The problem here is that standard decision theory does not allow a probabilistic mixture of outcomes to have a higher utility than the mixture’s expected utility, so a ⁵⁰⁄₅₀ chance of reaching either of two goals A and B cannot have a higher utility than 100% chance of reaching A and a higher utility than 100% chance of reaching B, but that is what is needed in this case in order for both AIs to agree to the merger.
What links here?
- Geometric Utilitarianism (And Why It Matters) by StrivingForLegibility (12 May 2024 3:41 UTC; 26 points)
- cousin_it 19 Dec 2022 12:49 UTC
  3 points
  2
  Parent
  I remember my reaction when first reading this was “both AIs delegate their power, then a jointly trusted coinflip is made, then a new AI is constructed which maximizes one of the utility functions”. That seems to solve the problem in general.
- ESRogs 28 Nov 2022 19:35 UTC
  2 points
  0
  Parent
  But if these success probabilities were known before the merger, the AI whose goal has a smaller chance of success would have refused to agree to the merger. That AI should only agree if the merger allows it to have a close to 50% probability of success according to its original utility function.
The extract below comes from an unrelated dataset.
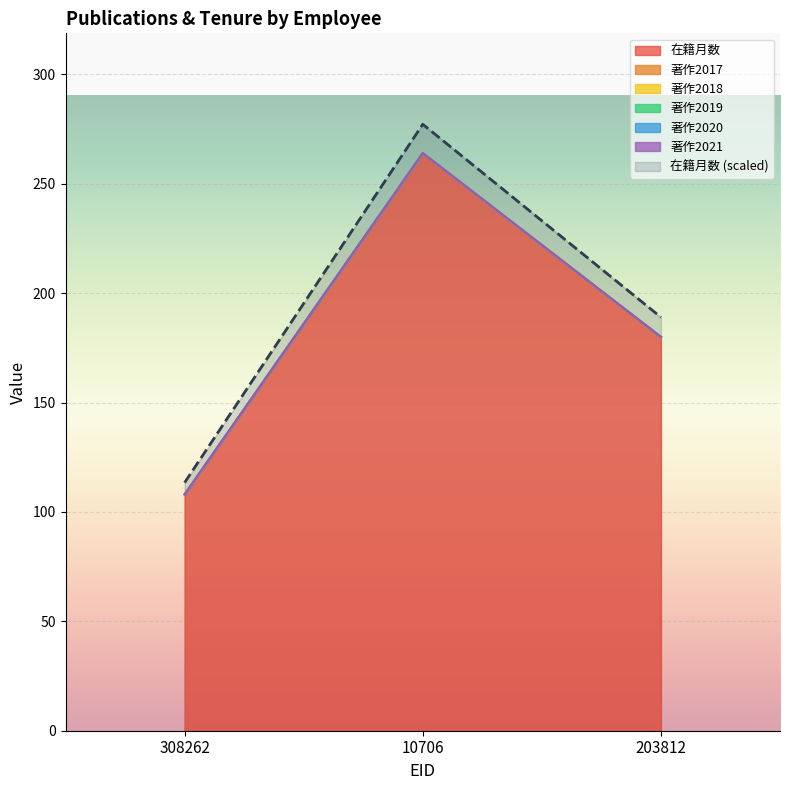

At how many categories does at least one series exceed 87?

3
  Why does the probability need to be close to 50% for the AI to agree to the merger? Shouldn’t its threshold for agreeing to the merger depend on how likely one or the other AI is to beat the other in a war for the accessible universe?
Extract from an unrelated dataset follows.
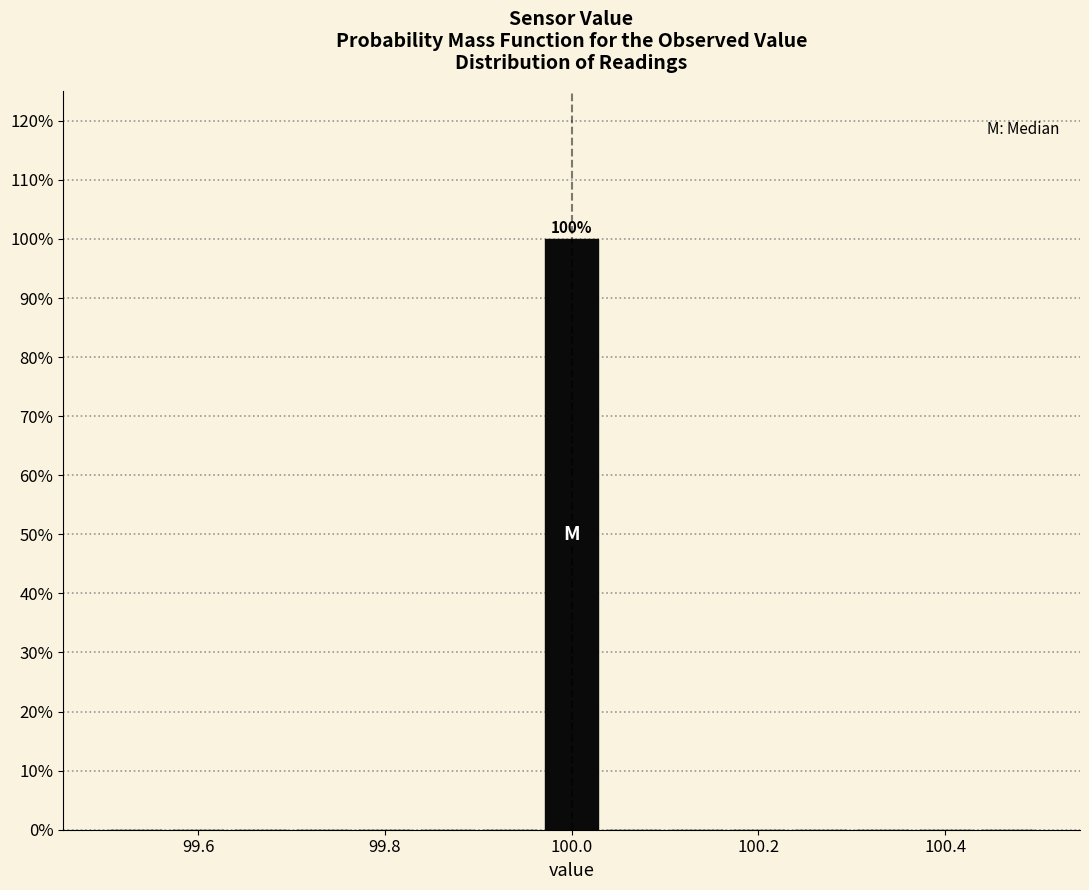

Around what value on the x-axis is the tallest bar? Give the approximate position of its centre, as read against the axis.

100.00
  Is there an assumption that the two AIs are roughly equally powerful, and that a both-lose scenario is relatively unlikely?
  - Slider 28 Nov 2022 21:18 UTC
    4 points
    0
    Parent
    It is first past the post, minorities get nothing. There might be an implicit assumption that the created new agent agrees with probablities with the old agents. 49% plausible papperclips, 51% plausible staples will act 100% staple and does not serve at all for paperclips.
    - ESRogs 29 Nov 2022 7:27 UTC
      2 points
      2
      Parent
      Ah, maybe the way to think about it is that if I think I have a 30% chance of success before the merger, then I need to have a 30%+epsilon chance of my goal being chosen after the merger. And my goal will only be chosen if it is estimated to have the higher chance of success.
      And so, if we assume that the chosen goal is def going to succeed post-merger (since there’s no destructive war), that means I need to have a 30%+epsilon chance that my goal has a >50% chance of success post-merger. Or in other words “a close to 50% probability of success”, just as Wei said.